Nein, man kann es sich ja kaum noch vorstellen, wie es mal ohne war. Das Internet und ich sind zusammen groß geworden. Die Menschen müssen verstehen, dass das Internet mehr ist als beispielsweise mein Facebook-Feed. Böse gesagt, hat unsere Generation noch gelernt im Internet zu suchen, während viele, die jetzt einsteigen, bei Facebook einfach ein paar Dinge liken, dadurch immer ihre Timeline erhalten und gar nicht mehr selbst suchen, sondern nur noch das nehmen, was da sowieso kommt. Und dadurch verliert das Internet seine Freiheit.
Die Menschen sorgen selbst dafür, dass sie ihre Freiheit verlieren, weil sie gar nicht mehr versuchen, einfach selbst im Netz zu schauen, was da denn eigentlich noch ist. Klar, der Mensch ist faul. Bei meinen Eltern und auch bei mir ist das ja ganz ähnlich gewesen. Wir haben den Fernseher angemacht und alles angeschaut, was es da gab. Und wir waren total begeistert, als es das Internet gab und haben gedacht: „Verdammte Hacke, jetzt kann ich auch Washington Post lesen.“ Das Internet soll nicht nur für alle Menschen da sein, sondern für alle auch das ganze Netz.
Sind Facebook, Twitter und Co. also heute das, was früher für Sie das Fernsehen war?
Genau, man bekommt einfach nur noch Dinge präsentiert und schaut selbst nicht mehr nach rechts und links. Das finde ich übrigens viel gefährlicher als irgendwelche Datenschutzfragen – also ob Obama weiß, wann ich morgens aufgestanden oder wie lange ich gerade gejoggt bin. Natürlich ist die Vorstellung erschreckend, dass die ersten Krankenkassen schon anfangen, die Daten von Tracking-Apps einzusammeln und auf dieser Grundlage unterschiedliche Beiträge verlangen.
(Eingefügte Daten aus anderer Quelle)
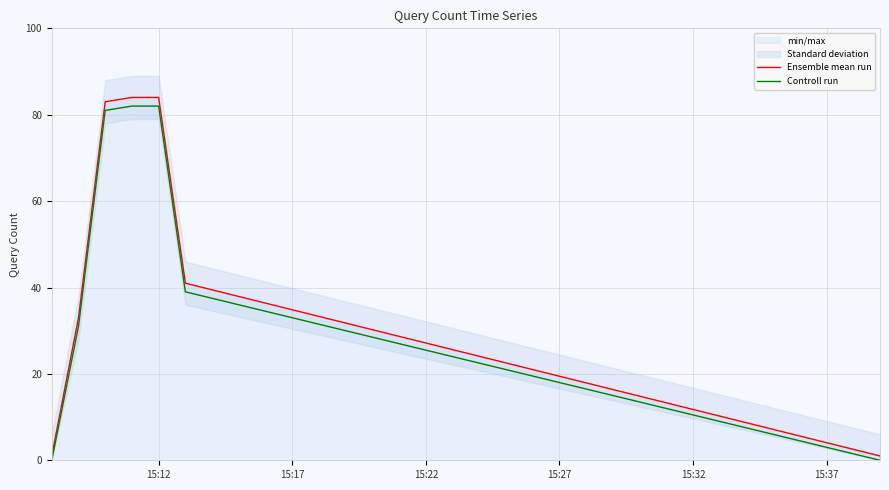

Reading right to left, transcribe all the data shown in this chart.

Ensemble mean run: 1	41	84	84	83	33	1
Controll run: 0	39	82	82	81	31	0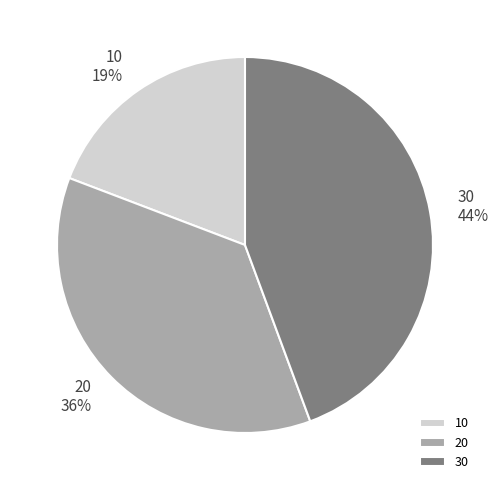

Is the sum of 10 and 30 greater than half?

Yes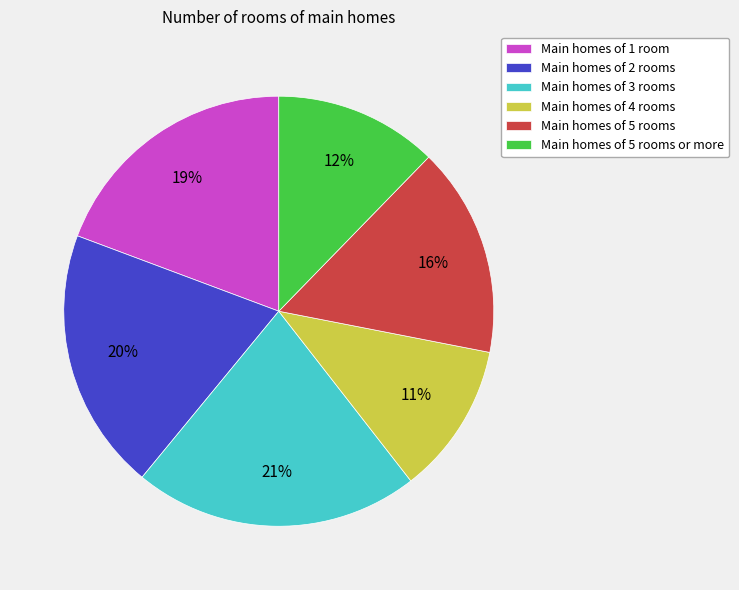

Approximately how many times larger is the value at Main homes of 1 room compared to Main homes of 5 rooms?

1.2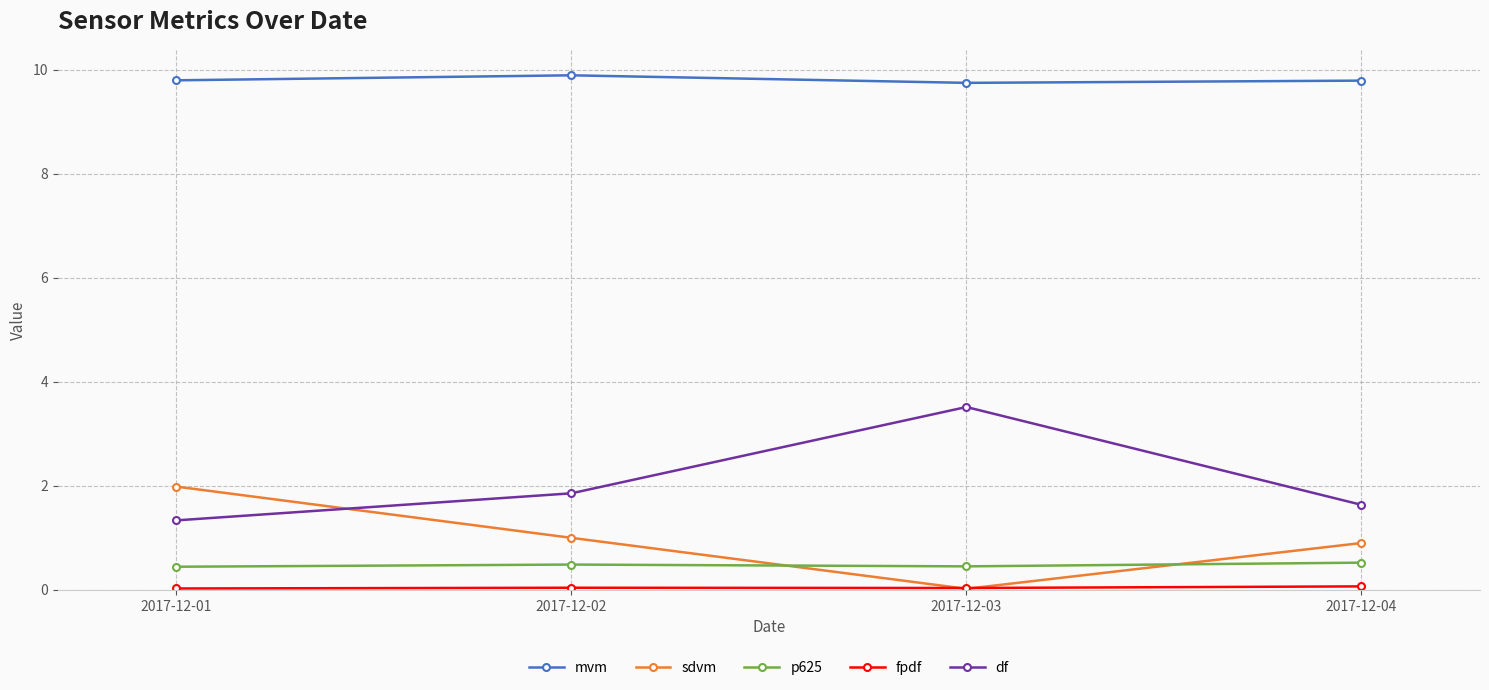

Read the mvm value at 2017-12-01.

9.8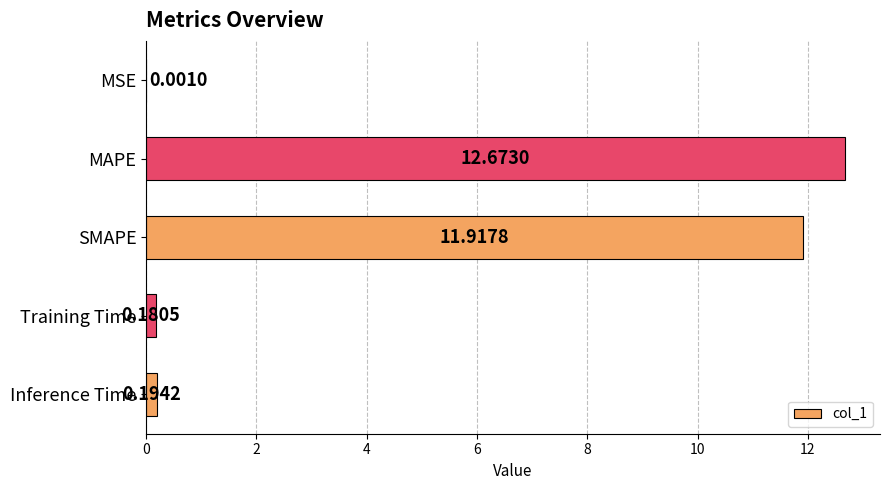

What is the average value?

5.0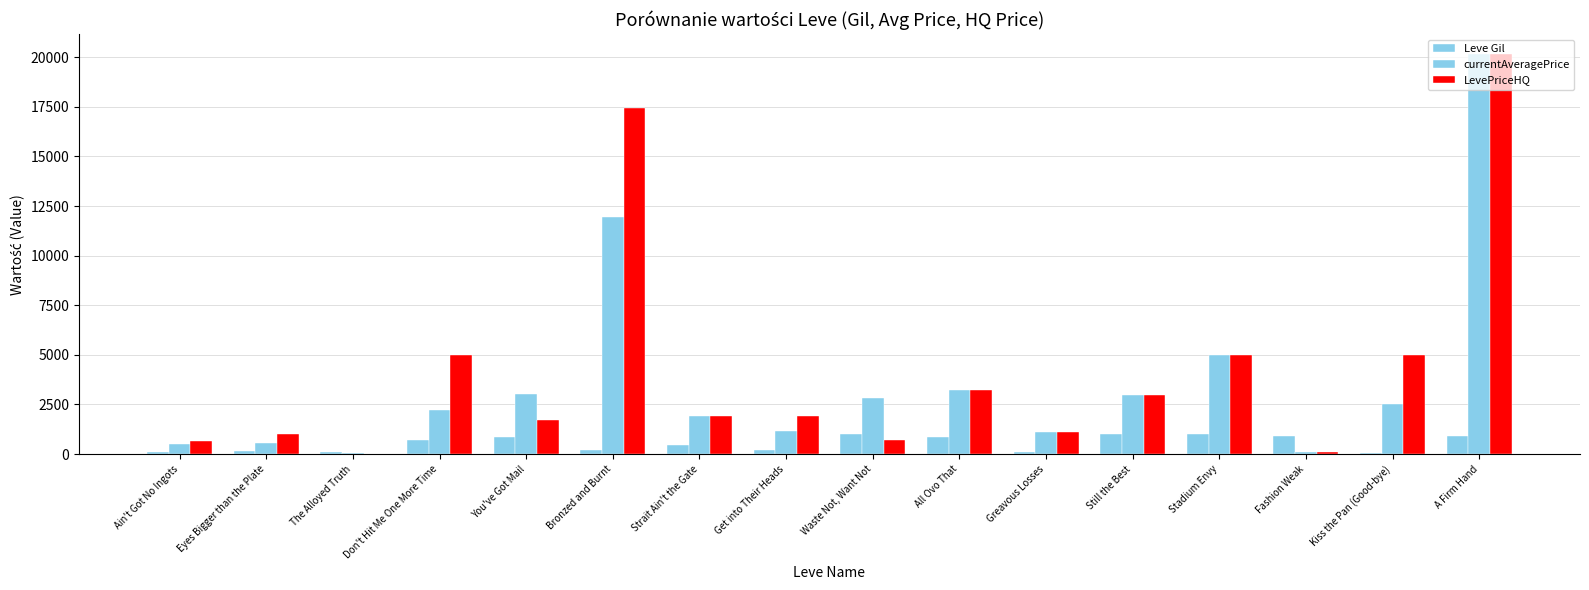

At which category does the chart reach its minimum across all series?

The Alloyed Truth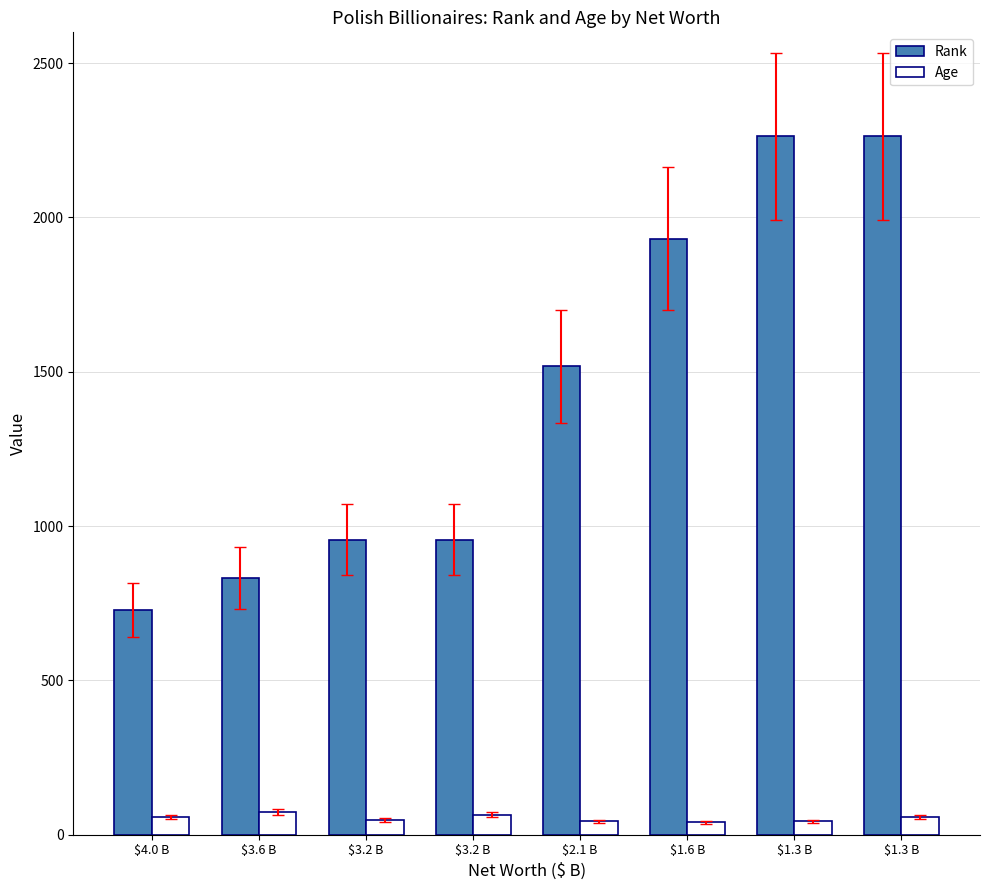

True or false: Rank has a value of 1414 at $3.6 B.

False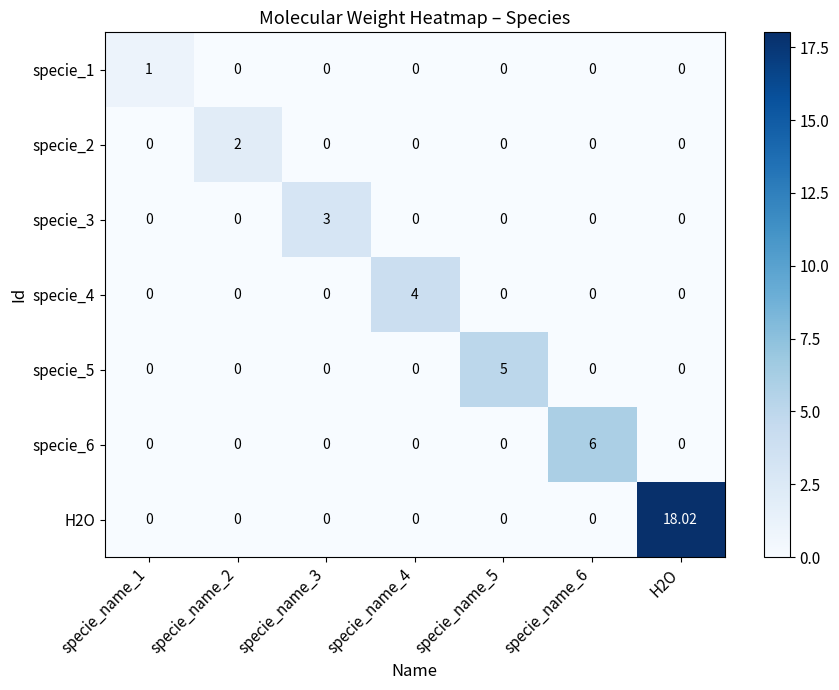

At which category does the chart reach its minimum across all series?

specie_name_2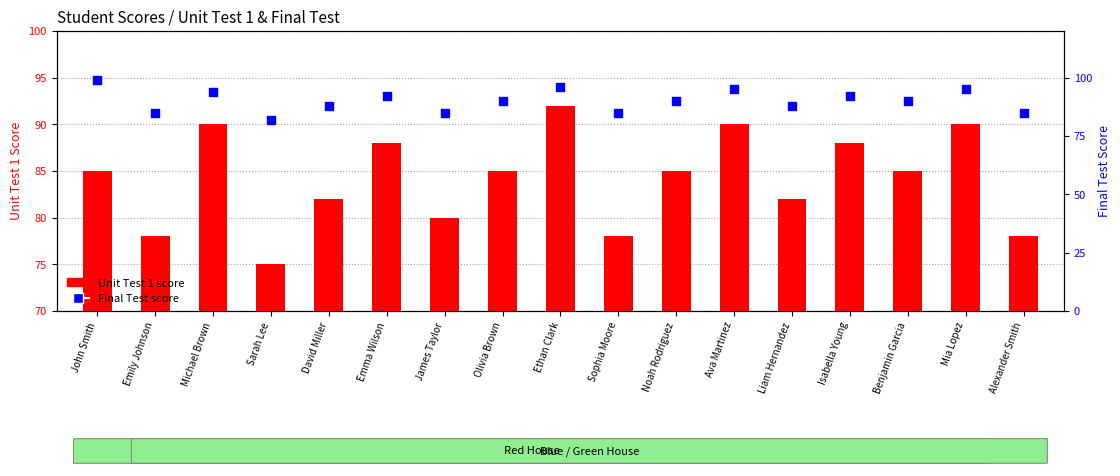

Which series reaches the minimum Y coordinate?

Unit Test 1 score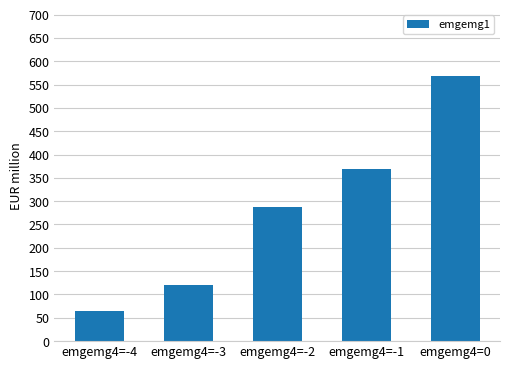

Are the bars horizontal?

No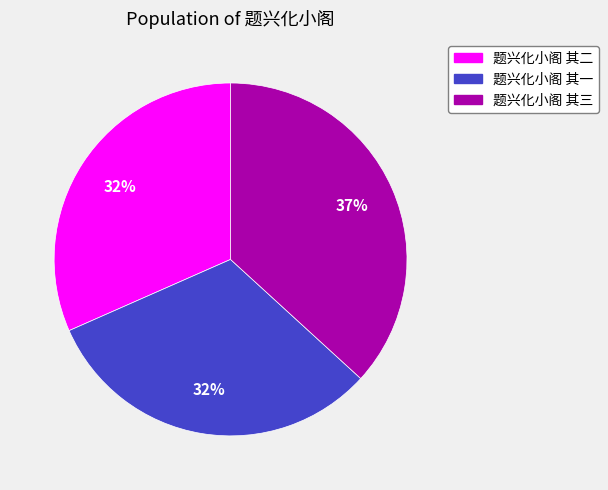

Is the sum of 题兴化小阁 其一 and 题兴化小阁 其二 greater than half?

Yes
Aber auf der anderen Seite denke ich: Das holen die sich möglicherweise auch auf anderen Wegen und es läuft auf dasselbe hinaus.
Das Internet sind die Menschen, und dass diese Menschen wieder mit ihrem Internet umgehen und es in seiner Gänze benutzen – also nicht nur drei Firmen, denen sie einst mal vertraut haben, die Entscheidung überlassen, was den einzelnen interessiert – darauf hoffe ich sehr. Ich selbst möchte etwas wissen und nicht nur etwas präsentiert bekommen. Diese Lean-Back-Haltung, die man dem Fernsehen vorwirft, zieht meiner Meinung nach gerade ins Internet ein. Der Mensch ist doch faul am Ende des Tages.